Instructions - Running MAAMOUL on your own data

Coming soon...


Usage example

library(MAAMOUL)
write_test_files()
maamoul(global_network_edges = 'test_input/enzyme_compound_edges_kegg.csv',
  ec_pvals = 'test_input/ec_pvals.tsv',
  metabolite_pvals = 'test_input/mtb_pvals.tsv',
  out_dir = 'test_outputs',
  N_REPEATS = 100,
  N_VAL_PERM = 9,
  N_THREADS = 4
)

FAQs

What does it mean if MAAMOUL identified a module but it did not come out significant?
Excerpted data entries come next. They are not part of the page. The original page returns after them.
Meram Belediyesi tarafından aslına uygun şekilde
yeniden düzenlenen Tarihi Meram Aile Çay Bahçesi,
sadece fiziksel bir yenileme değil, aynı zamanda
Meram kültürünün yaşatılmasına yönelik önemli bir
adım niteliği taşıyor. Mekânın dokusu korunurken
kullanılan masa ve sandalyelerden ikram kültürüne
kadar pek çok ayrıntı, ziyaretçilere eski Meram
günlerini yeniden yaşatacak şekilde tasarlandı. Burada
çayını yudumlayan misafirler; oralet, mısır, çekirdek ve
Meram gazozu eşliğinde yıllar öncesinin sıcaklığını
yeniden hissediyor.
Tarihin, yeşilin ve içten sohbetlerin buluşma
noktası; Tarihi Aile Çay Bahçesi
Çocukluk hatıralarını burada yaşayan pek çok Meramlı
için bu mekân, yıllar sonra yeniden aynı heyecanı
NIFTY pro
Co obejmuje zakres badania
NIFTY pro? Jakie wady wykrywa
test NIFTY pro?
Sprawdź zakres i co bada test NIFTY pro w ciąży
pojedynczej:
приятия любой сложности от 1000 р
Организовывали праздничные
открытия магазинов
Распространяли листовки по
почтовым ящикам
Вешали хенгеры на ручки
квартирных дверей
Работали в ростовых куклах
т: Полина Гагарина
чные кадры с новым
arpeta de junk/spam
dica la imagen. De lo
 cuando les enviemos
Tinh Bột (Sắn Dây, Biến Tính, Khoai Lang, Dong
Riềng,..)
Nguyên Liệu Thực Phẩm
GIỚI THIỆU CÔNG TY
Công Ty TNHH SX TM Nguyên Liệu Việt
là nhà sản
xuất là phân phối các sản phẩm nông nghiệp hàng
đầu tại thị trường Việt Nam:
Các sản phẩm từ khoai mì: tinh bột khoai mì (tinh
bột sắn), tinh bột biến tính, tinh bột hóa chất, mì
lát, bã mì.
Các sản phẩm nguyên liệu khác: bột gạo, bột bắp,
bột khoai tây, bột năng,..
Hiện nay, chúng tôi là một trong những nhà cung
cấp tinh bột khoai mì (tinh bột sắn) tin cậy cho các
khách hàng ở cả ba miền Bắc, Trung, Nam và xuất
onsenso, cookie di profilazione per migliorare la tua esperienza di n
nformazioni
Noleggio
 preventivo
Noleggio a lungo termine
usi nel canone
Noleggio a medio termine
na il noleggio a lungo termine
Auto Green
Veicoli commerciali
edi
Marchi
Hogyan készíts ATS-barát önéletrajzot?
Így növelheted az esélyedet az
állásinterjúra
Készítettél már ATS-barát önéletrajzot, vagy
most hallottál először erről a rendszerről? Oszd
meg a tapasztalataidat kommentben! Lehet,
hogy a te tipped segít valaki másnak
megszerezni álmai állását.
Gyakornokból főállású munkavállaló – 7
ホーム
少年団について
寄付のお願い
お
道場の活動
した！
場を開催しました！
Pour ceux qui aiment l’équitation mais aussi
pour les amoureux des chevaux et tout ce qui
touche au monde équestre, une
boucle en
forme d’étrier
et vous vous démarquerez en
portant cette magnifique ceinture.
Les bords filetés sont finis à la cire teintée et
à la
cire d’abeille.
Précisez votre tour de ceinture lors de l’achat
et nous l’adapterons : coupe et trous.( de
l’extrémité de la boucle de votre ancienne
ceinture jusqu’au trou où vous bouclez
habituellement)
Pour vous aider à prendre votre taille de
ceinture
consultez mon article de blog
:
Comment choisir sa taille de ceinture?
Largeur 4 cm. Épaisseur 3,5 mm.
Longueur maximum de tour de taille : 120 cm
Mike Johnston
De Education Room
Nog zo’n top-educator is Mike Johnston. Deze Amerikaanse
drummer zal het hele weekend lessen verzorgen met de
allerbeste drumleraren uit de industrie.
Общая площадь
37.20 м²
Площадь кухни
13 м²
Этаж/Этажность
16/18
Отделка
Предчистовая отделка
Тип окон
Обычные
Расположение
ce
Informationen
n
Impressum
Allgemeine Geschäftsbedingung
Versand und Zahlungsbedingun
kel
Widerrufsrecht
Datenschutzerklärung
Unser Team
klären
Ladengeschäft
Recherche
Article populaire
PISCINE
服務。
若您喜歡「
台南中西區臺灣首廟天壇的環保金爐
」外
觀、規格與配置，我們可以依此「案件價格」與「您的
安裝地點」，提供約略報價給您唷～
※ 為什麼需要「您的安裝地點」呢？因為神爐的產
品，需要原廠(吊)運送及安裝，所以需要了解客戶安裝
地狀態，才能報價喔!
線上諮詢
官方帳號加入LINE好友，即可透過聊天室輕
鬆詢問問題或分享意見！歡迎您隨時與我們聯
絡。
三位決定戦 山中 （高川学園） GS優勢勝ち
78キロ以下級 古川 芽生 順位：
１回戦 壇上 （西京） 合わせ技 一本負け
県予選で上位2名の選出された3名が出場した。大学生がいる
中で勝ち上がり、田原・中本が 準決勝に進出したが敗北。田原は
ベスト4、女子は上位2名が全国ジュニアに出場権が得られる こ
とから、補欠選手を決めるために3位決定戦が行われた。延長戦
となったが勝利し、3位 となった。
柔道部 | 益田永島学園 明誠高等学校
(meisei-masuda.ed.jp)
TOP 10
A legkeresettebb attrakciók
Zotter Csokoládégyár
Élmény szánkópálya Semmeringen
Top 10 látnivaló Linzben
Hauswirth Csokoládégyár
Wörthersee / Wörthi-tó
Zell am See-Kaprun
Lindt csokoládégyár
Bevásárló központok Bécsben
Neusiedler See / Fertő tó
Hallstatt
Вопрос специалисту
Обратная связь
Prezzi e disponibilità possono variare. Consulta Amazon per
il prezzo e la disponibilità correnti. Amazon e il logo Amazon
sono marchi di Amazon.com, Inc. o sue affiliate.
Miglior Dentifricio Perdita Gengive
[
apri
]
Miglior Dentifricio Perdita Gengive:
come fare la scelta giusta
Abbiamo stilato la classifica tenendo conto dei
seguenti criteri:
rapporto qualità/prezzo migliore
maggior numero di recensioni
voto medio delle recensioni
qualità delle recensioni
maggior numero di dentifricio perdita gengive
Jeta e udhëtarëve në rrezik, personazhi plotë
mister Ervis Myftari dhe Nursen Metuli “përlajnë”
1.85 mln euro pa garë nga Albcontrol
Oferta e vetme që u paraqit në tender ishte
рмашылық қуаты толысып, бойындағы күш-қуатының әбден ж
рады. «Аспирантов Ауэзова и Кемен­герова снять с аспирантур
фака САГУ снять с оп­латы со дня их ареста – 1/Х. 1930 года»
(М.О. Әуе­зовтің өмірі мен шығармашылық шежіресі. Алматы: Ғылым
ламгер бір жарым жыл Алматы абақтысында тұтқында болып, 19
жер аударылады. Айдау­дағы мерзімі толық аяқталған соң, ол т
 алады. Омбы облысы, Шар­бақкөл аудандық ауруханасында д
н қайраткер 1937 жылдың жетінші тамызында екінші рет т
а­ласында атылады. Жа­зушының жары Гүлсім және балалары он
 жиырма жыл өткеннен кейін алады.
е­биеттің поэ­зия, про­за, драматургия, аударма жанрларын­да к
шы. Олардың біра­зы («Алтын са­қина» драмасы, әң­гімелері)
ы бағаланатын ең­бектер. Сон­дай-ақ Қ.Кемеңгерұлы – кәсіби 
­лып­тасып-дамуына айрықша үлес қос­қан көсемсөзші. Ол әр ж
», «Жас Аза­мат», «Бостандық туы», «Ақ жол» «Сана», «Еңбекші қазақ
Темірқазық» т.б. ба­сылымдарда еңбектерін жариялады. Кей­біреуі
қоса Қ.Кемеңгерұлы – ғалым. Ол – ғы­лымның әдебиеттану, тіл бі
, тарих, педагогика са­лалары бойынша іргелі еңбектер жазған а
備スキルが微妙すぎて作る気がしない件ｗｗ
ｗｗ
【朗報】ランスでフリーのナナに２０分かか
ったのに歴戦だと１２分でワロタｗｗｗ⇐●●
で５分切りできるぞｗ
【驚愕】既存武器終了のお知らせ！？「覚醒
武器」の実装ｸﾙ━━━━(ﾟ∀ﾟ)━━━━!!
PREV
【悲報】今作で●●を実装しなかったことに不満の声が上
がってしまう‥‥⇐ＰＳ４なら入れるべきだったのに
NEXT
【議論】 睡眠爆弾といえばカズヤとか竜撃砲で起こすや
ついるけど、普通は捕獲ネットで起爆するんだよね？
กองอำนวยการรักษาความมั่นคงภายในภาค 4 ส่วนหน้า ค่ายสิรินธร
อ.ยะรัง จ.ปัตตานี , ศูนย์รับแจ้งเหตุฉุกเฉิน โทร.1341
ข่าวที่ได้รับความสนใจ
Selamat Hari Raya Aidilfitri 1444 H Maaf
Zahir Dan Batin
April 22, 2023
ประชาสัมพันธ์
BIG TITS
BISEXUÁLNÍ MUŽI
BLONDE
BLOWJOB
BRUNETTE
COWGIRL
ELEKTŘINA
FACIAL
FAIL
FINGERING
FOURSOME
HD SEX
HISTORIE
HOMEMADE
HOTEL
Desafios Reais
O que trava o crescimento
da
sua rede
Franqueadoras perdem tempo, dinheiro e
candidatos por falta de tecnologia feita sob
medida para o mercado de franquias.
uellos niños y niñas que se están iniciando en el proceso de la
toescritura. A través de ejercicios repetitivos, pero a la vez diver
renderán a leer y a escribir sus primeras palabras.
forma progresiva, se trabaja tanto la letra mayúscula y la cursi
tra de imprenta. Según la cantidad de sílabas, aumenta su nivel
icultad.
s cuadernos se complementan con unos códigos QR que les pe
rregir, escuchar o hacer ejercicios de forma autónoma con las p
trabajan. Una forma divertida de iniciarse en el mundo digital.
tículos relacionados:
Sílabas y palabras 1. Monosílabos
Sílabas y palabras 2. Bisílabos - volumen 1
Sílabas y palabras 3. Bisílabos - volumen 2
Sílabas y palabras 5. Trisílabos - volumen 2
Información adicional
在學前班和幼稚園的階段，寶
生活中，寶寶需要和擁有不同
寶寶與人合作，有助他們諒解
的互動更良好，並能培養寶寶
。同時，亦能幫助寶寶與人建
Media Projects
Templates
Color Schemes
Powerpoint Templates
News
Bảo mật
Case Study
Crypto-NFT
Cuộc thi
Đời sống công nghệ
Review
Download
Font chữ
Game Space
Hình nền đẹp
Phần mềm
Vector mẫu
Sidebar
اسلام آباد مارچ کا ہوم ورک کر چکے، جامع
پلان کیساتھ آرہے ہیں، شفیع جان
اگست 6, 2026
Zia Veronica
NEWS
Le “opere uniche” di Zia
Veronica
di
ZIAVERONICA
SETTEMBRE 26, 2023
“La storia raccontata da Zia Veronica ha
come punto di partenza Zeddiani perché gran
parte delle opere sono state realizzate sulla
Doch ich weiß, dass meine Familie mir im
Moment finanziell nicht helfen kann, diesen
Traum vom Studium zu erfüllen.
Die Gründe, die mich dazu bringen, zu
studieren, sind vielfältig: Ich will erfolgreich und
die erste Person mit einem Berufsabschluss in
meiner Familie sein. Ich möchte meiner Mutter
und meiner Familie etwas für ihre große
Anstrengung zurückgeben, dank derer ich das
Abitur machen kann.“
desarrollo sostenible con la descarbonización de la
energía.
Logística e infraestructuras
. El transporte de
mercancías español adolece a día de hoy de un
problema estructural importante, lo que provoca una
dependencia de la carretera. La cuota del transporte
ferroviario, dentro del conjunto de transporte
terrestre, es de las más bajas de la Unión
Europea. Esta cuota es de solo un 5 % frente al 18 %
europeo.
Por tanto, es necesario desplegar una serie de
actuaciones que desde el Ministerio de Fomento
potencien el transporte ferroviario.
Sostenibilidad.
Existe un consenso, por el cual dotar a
MAAMOUL first identifies significant nodes (i.e., ECs or metabolites that are significantly associated with a phenotype) that are grouped closely in a global metabolic network. These are termed 'modules'. A p-value is then computed per module to describe the likelihood of identifying such a module given the topology of the network and the specific dataset un hand (e.g., the number of significant ECs, the number of significant metabolites, etc.). Intuitively, a non-significant p-value means that the identified module could have resulted from data characteristics and random chance rather than actual biological signal.

MAAMOUL has identified a microbiome-metabolome module in my data, however I see there are additional significant nodes (ECs/metabolite) in proximity to the identified module. Why weren't these nodes added to the identified module?

Most likely, the significant nodes that weren't included in the identified module were initially assigned to another module, which eventually did not meet the module significance threshold. Future method versions will include an option for post-processing of modules, potentially merging them with nearby nodes as long as modules' significance isn't harmed.


For questions about the pipeline, please open an issue (https://github.com/efratmuller/MAAMOUL/issues) or contact Prof. Elhanan Borenstein at elbo@tauex.tau.ac.il.


References

  1. Beisser D, Klau GW, Dandekar T, Mueller T, Dittrich M (2010). “BioNet: an R-package for the Functional Analysis of Biological Networks.” Bioinformatics, 26(8), 1129-1130.